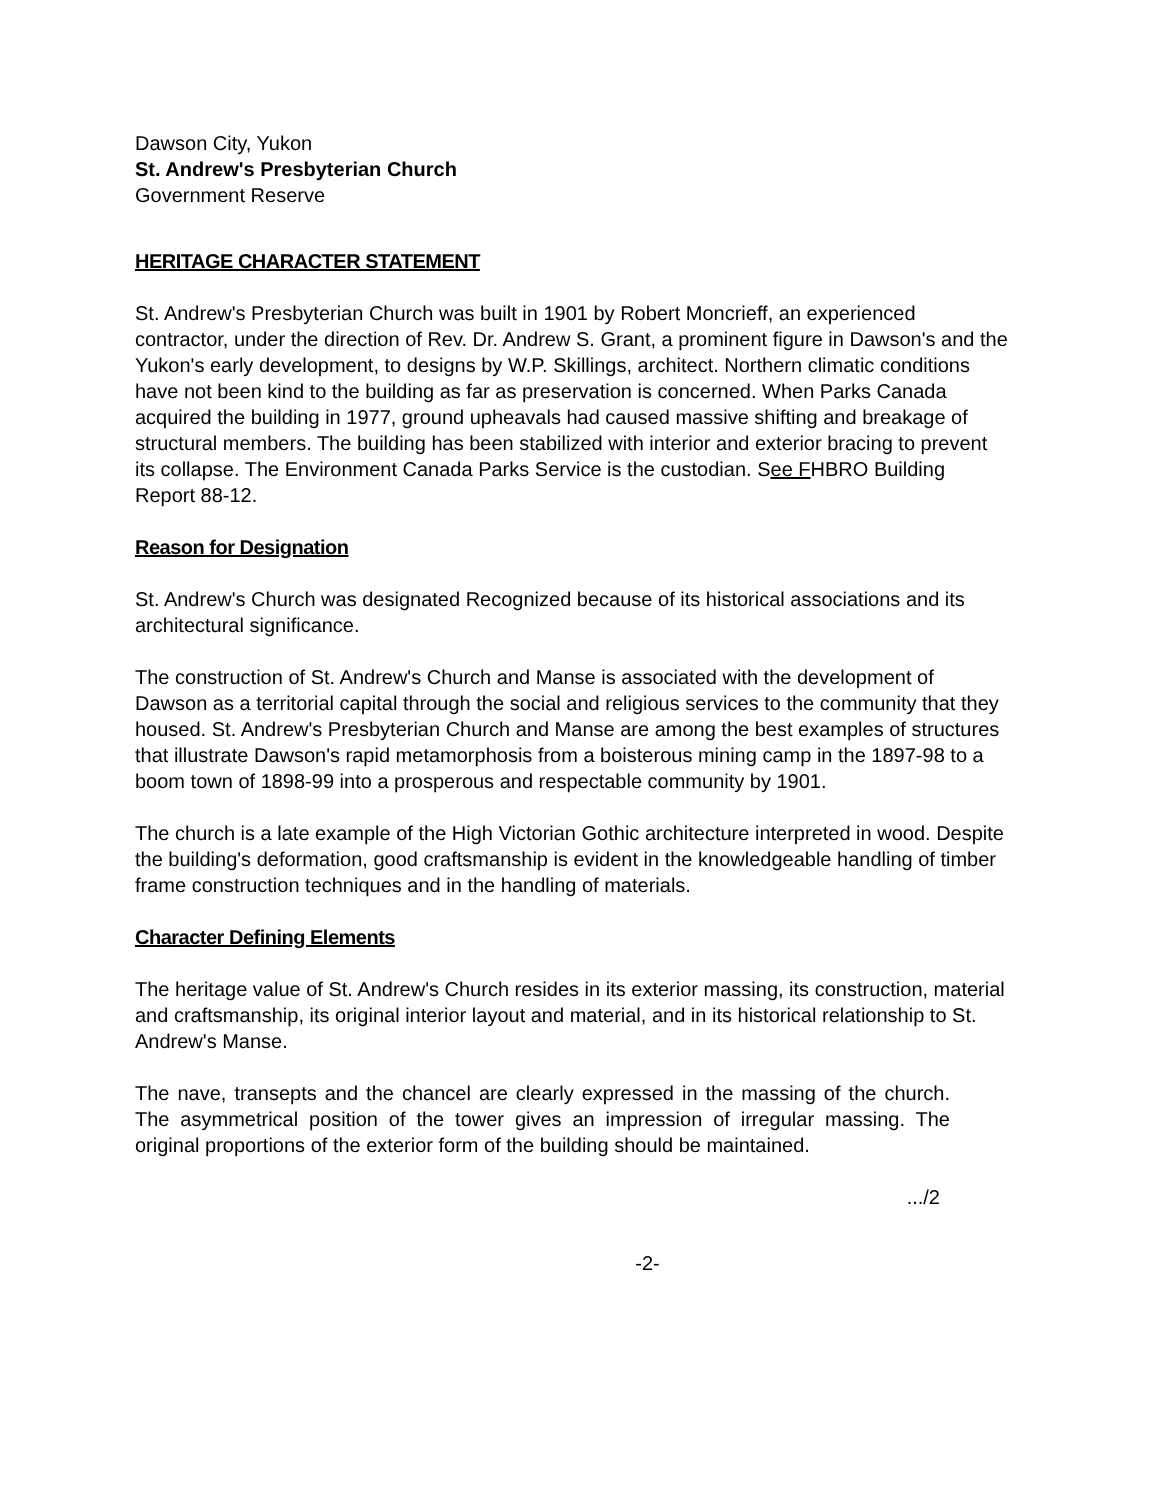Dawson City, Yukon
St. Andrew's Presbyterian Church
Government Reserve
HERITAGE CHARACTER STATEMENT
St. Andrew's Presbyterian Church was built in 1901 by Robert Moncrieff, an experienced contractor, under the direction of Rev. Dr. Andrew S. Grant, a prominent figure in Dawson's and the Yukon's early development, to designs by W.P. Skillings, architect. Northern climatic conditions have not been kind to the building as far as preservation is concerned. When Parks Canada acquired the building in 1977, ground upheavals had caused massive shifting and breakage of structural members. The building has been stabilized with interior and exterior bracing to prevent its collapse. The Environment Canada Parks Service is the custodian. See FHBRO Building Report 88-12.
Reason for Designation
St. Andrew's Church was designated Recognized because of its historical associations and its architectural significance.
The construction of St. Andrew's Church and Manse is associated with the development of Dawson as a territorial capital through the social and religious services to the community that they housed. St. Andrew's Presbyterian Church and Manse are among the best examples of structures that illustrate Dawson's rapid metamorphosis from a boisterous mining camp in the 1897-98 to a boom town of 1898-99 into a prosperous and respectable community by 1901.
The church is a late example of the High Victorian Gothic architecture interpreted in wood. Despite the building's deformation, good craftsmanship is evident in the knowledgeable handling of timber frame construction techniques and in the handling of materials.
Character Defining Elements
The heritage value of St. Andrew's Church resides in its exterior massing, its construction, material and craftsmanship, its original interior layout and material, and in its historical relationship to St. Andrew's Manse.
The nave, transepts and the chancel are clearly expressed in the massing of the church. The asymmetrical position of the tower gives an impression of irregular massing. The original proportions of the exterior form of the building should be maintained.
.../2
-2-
...
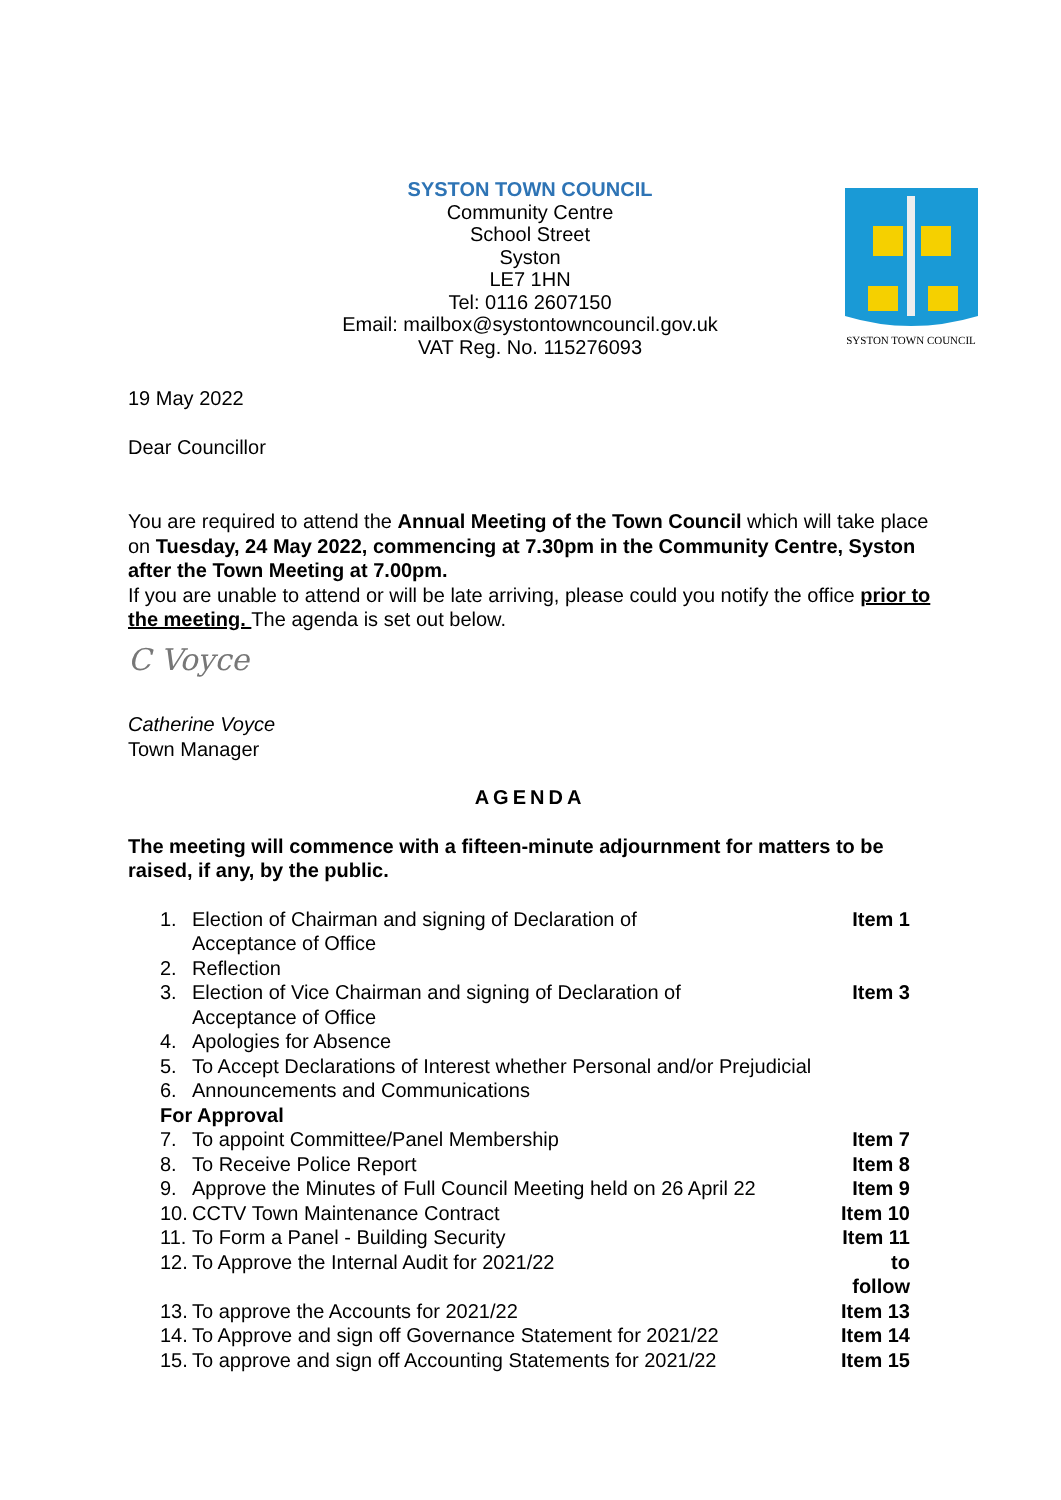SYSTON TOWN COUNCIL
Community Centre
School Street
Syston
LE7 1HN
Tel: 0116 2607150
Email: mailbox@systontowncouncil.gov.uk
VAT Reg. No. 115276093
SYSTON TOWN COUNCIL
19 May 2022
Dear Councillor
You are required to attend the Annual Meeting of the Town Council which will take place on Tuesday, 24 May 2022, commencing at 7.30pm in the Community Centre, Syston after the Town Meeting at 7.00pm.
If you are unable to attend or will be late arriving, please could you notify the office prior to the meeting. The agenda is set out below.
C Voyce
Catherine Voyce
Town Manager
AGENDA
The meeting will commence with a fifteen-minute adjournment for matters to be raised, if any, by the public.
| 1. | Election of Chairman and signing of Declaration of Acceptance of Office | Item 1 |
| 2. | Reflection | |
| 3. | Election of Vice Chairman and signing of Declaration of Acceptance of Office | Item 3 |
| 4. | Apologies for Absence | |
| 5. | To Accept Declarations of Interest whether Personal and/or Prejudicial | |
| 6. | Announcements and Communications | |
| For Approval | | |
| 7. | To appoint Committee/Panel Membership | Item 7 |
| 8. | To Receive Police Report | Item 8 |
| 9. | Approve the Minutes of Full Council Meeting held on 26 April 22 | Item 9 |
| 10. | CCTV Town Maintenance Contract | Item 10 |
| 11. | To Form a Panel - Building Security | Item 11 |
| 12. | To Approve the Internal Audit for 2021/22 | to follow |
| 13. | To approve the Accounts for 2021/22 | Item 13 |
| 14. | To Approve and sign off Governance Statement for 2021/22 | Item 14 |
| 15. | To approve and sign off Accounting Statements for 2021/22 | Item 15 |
---
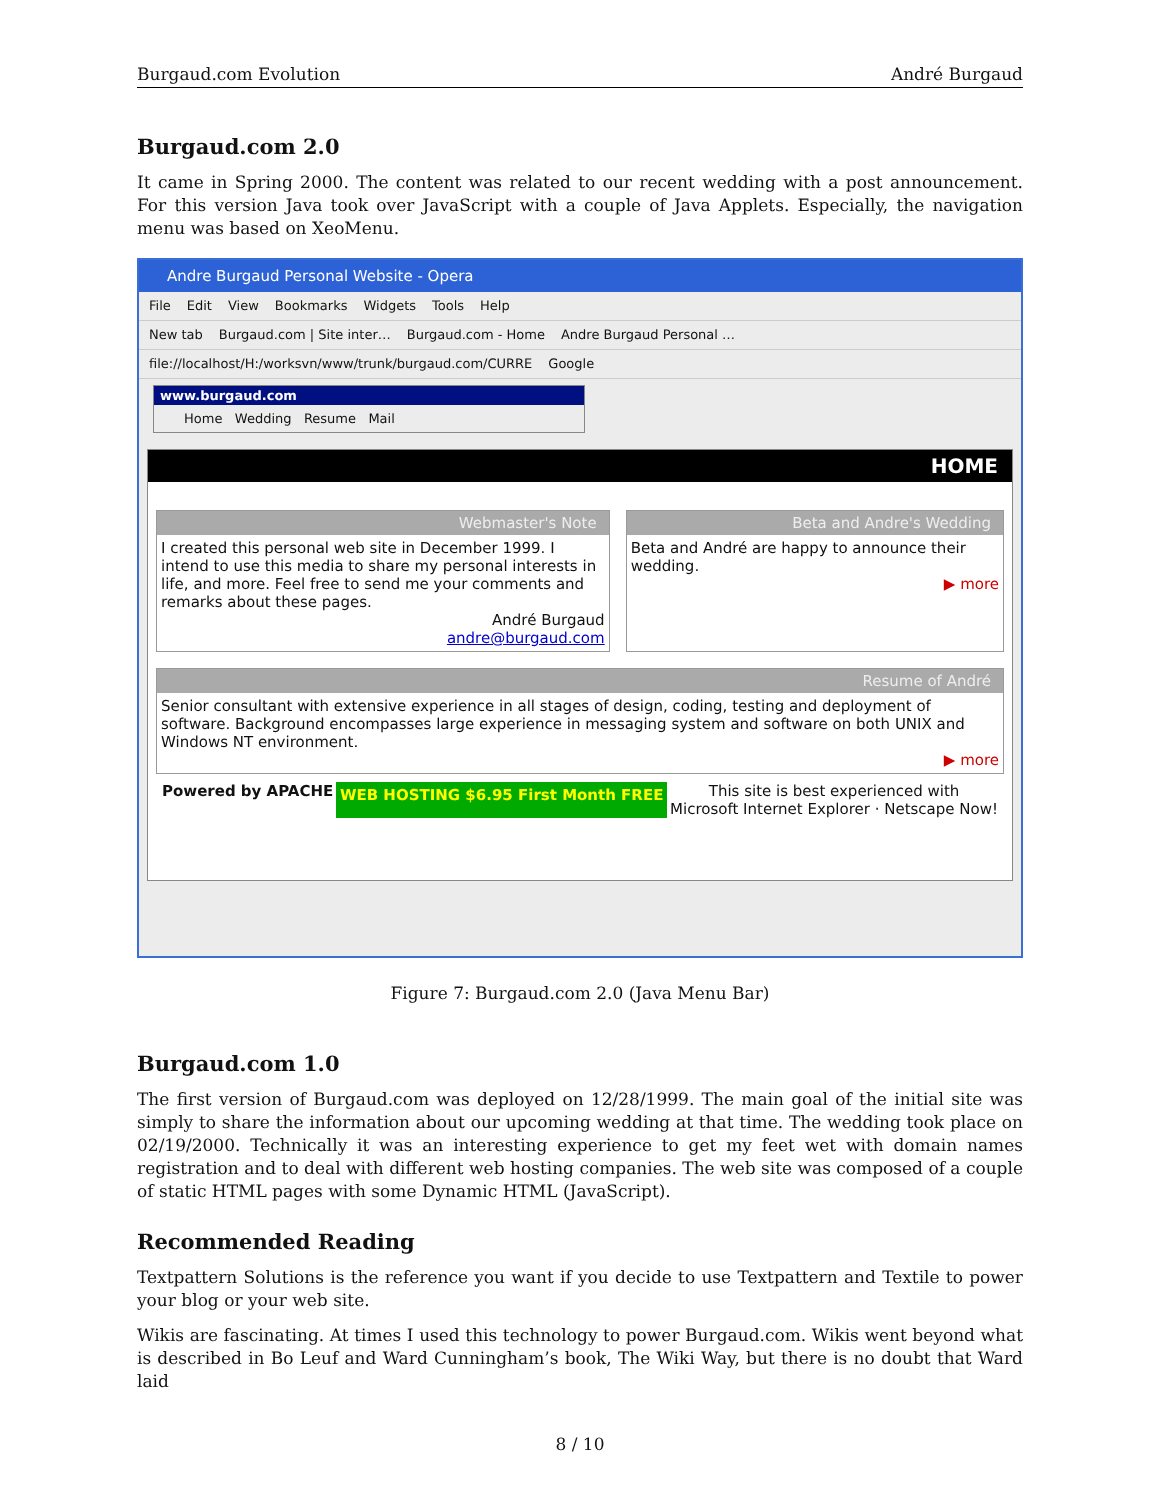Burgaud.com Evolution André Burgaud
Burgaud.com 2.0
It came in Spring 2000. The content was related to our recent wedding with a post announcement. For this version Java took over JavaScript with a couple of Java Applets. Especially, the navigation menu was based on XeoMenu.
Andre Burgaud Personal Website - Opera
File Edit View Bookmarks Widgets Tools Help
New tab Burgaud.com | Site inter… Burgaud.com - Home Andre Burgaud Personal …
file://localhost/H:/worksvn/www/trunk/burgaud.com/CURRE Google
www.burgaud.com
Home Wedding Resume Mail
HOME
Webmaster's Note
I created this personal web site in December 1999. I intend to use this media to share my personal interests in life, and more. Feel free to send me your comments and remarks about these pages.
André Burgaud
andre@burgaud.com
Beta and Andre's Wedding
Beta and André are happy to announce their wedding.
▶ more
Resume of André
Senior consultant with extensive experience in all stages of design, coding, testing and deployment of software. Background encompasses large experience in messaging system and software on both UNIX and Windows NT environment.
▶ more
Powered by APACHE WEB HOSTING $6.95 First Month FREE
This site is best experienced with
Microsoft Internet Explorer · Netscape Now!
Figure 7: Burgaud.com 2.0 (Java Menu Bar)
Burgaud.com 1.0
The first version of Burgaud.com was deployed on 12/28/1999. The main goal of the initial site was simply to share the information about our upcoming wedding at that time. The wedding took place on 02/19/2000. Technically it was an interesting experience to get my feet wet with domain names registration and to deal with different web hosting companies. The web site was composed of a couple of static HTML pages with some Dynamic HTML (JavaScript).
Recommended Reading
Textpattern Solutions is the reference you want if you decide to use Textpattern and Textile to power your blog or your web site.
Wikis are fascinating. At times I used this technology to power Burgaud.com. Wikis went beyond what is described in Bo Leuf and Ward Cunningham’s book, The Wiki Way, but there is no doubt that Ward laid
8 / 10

▶ What is being asked
The lines to copy exactly start with the line above that has "Dawson City, Yukon" and go on through the line that has "HERITAGE CHARACTER STATEMENT"; please include both, add nothing else, and omit the pictures.

▶ Result for this exercise
Dawson City, Yukon
St. Andrew's Presbyterian Church
Government Reserve
HERITAGE CHARACTER STATEMENT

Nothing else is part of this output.